**What needs to be done:**
For the records below, print the lines from the line with "382 221 21.23" through the line with "473 291 5.70" exactly as written; include both end lines and exclude the rest.

** Data to process follows **

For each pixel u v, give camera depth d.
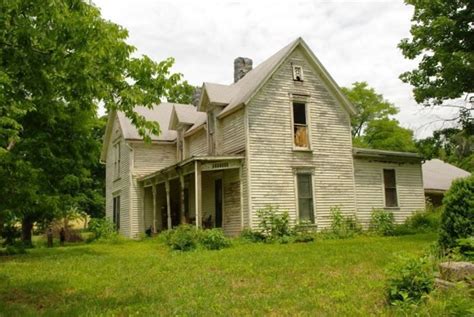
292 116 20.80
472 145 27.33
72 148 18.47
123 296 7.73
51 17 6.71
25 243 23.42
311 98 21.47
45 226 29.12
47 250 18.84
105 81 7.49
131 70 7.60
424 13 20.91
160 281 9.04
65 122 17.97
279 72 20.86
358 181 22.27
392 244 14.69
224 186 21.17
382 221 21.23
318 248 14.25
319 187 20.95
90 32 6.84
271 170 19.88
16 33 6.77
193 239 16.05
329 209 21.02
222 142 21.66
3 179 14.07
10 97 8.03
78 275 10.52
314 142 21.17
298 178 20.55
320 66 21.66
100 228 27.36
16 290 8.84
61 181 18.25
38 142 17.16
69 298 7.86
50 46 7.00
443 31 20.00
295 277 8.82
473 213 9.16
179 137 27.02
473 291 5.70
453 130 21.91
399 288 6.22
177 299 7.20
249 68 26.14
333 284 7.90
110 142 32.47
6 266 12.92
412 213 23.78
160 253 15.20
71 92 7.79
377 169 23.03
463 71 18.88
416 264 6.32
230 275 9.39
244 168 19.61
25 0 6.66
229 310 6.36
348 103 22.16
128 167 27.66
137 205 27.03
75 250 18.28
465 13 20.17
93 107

** End of Data to process **

**Response area:**
382 221 21.23
318 248 14.25
319 187 20.95
90 32 6.84
271 170 19.88
16 33 6.77
193 239 16.05
329 209 21.02
222 142 21.66
3 179 14.07
10 97 8.03
78 275 10.52
314 142 21.17
298 178 20.55
320 66 21.66
100 228 27.36
16 290 8.84
61 181 18.25
38 142 17.16
69 298 7.86
50 46 7.00
443 31 20.00
295 277 8.82
473 213 9.16
179 137 27.02
473 291 5.70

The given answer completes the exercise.